Audubon's Watch: A Novel

Portada
Houghton Mifflin, 2001 - 210 páginas
On his deathbed, the great ornithologist John James Audubon is haunted by an incident thirty years ago, when a beautiful woman died suddenly on a Louisiana plantation where he was employed as a tutor. This is the central mystery of Brown's beguiling third novel.

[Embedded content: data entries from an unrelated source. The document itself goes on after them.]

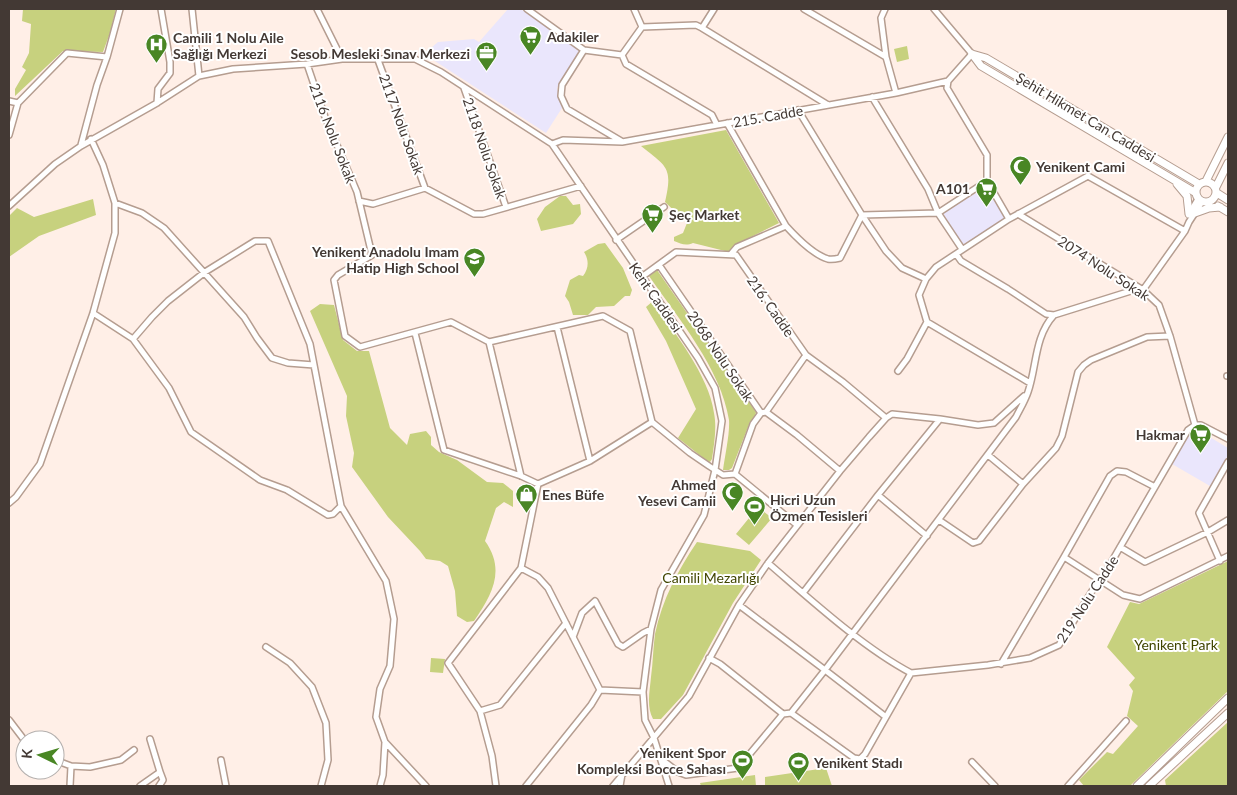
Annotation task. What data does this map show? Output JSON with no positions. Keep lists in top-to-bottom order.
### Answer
{
  "streets": {
    "street": [
      "215. Cadde",
      "Şehit Hikmet Can Caddesi",
      "2117 Nolu Sokak",
      "2116 Nolu Sokak",
      "2118 Nolu Sokak",
      "2074 Nolu Sokak",
      "Kent Caddesi",
      "216. Cadde",
      "2068 Nolu Sokak",
      "219 Nolu Cadde"
    ]
  },
  "crossings": [
    ["215. Cadde", "Kent Caddesi"],
    ["2117 Nolu Sokak", "Kent Caddesi"],
    ["2116 Nolu Sokak", "Kent Caddesi"],
    ["2118 Nolu Sokak", "Kent Caddesi"],
    ["2074 Nolu Sokak", "219 Nolu Cadde"]
  ],
  "parks": ["Camili Mezarlığı", "Yenikent Park"],
  "places": {
    "supermarket": [
      "Adakiler",
      "A101",
      "Şeç Market",
      "Hakmar"
    ],
    "hospital": ["Camili 1 Nolu Aile Sağlığı Merkezi"],
    "office": ["Sesob Mesleki Sınav Merkezi"],
    "mosque": ["Yenikent Cami", "Ahmed Yesevi Camii"],
    "school or university": ["Yenikent Anadolu Imam Hatip High School"],
    "shop": ["Enes Büfe"],
    "sports": ["Hicri Uzun Özmen Tesisleri", "Yenikent Spor Kompleksi Bocce Sahası", "Yenikent Stadı"]
  },
  "north": "left"
}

Having failed as a businessman and portraitist, Audubon in 1821 is just beginning to formulate his grand design to draw all the birds of America. An artist and scientist, aristocrat and wayfaring outcast, he is ambitious, reckless, and naive. Such is his frame of mind when visitors arrive from New Orleans: a scandal-ridden physician and anatomist named Emile Gautreaux and his stunning wife, Myra. When Myra collapses and dies, the distraught Gautreaux believes she has been murdered. He asks the young tutor to sit with him though the long night, keeping watch over her body.

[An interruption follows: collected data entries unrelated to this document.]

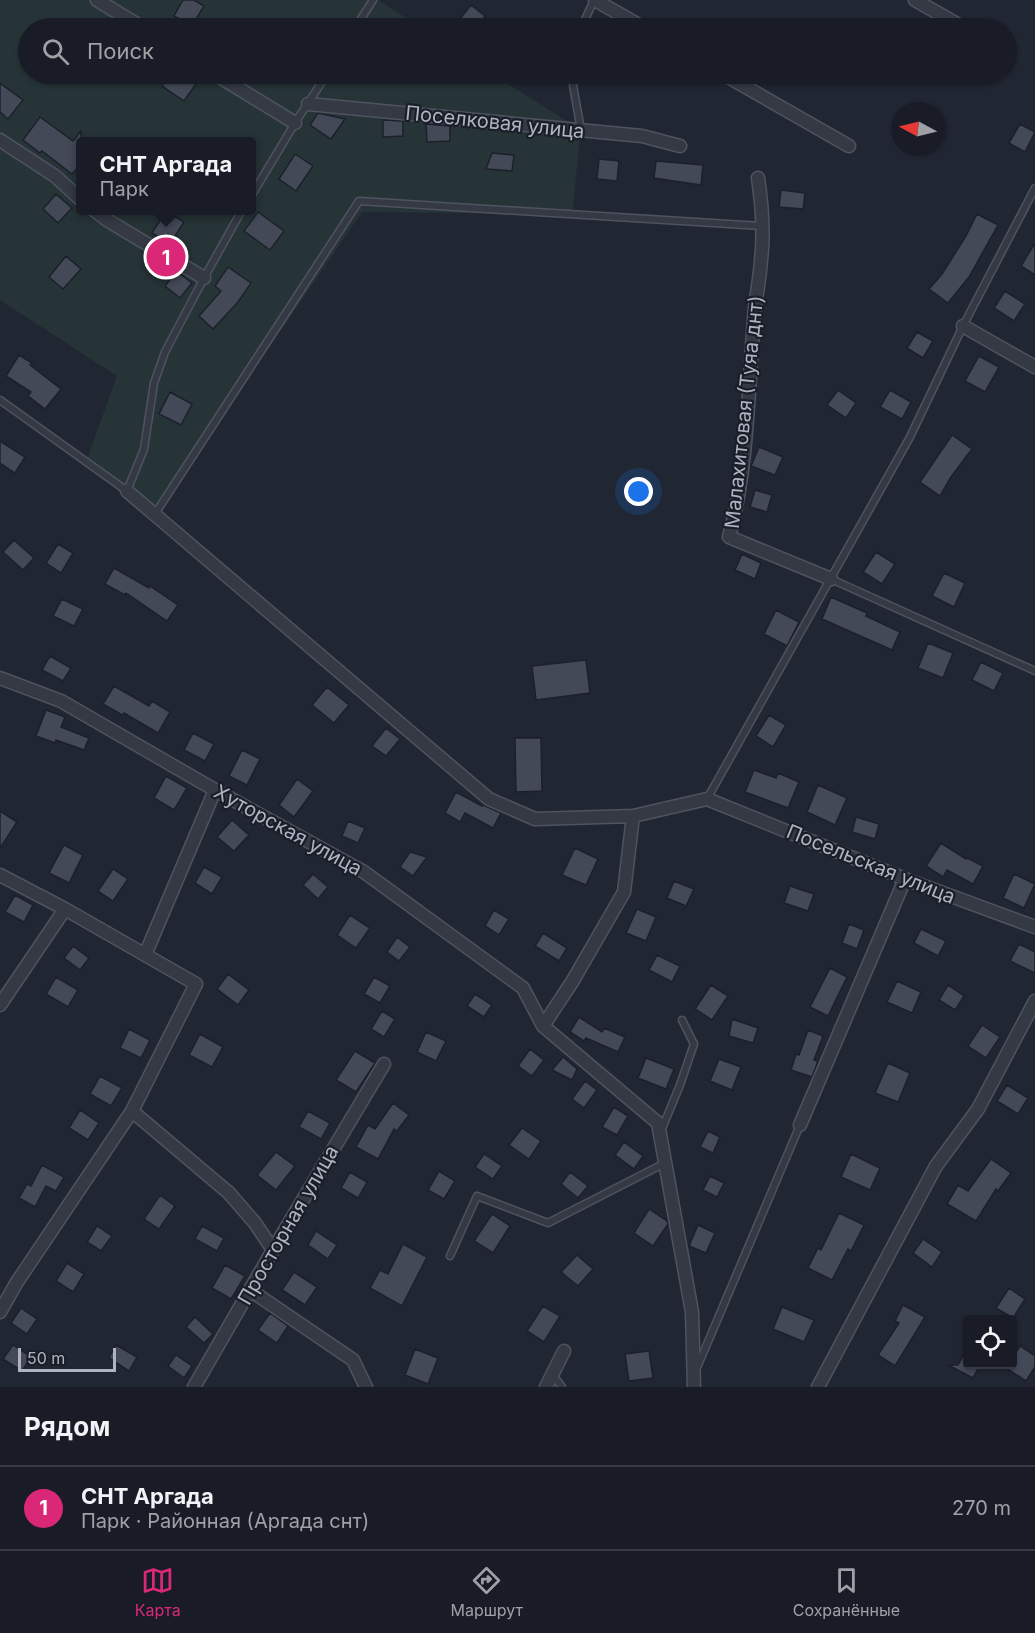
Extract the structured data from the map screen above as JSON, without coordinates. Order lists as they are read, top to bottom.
{
  "streets": {
    "street": [
      "Поселковая улица",
      "Малахитовая (Туяа днт)",
      "Хуторская улица",
      "Посельская улица",
      "Просторная улица"
    ]
  },
  "scale_bar": "50 m",
  "north": "left",
  "page": {
    "search": "Поиск",
    "popup": ["СНТ Аргада", "Парк"],
    "pins": "1",
    "scale": "50 m",
    "heading": "Рядом",
    "list": [
      {
        "mark": "1",
        "name": "СНТ Аргада",
        "note": "Парк · Районная (Аргада снт)",
        "value": "270 m"
      }
    ],
    "nav": ["Карта", "Маршрут", "Сохранённые"]
  }
}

The two men do not meet again for decades, until the now famous Audubon summons Gautreaux to his New York estate. The mystery of Myra's death has linked them inextricably over time, as each has harbored secrets and deceptions. Richly atmospheric, this mesmerizing tale confirms that "Brown's compassionate vision of human destiny is one that contains both suffering and the possibility of deliverance" (New York Times).

Acerca del autor (2001)

John Gregory Brown lives in Virginia and teaches creative writing at Sweet Briar College. He is the author of The Wrecked, Blessed Body of Shelton LaFleur and Decorations in a Ruined Cemetery, which received a Steinbeck Award and the Lillian Smith Award. Audubon's Watch was selected as the Louisiana Endowment for the Humanities Book of the Year.